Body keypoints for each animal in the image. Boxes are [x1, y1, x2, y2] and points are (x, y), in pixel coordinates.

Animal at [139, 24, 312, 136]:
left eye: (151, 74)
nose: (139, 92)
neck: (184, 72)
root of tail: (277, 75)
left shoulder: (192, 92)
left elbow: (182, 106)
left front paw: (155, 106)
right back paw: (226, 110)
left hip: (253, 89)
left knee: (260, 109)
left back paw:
--
# WORK TO BE COMPLETED
Identify and extract each line of the listing that contains "left".

# EXERCISE SOLUTION
left eye: (151, 74)
left shoulder: (192, 92)
left elbow: (182, 106)
left front paw: (155, 106)
left hip: (253, 89)
left knee: (260, 109)
left back paw:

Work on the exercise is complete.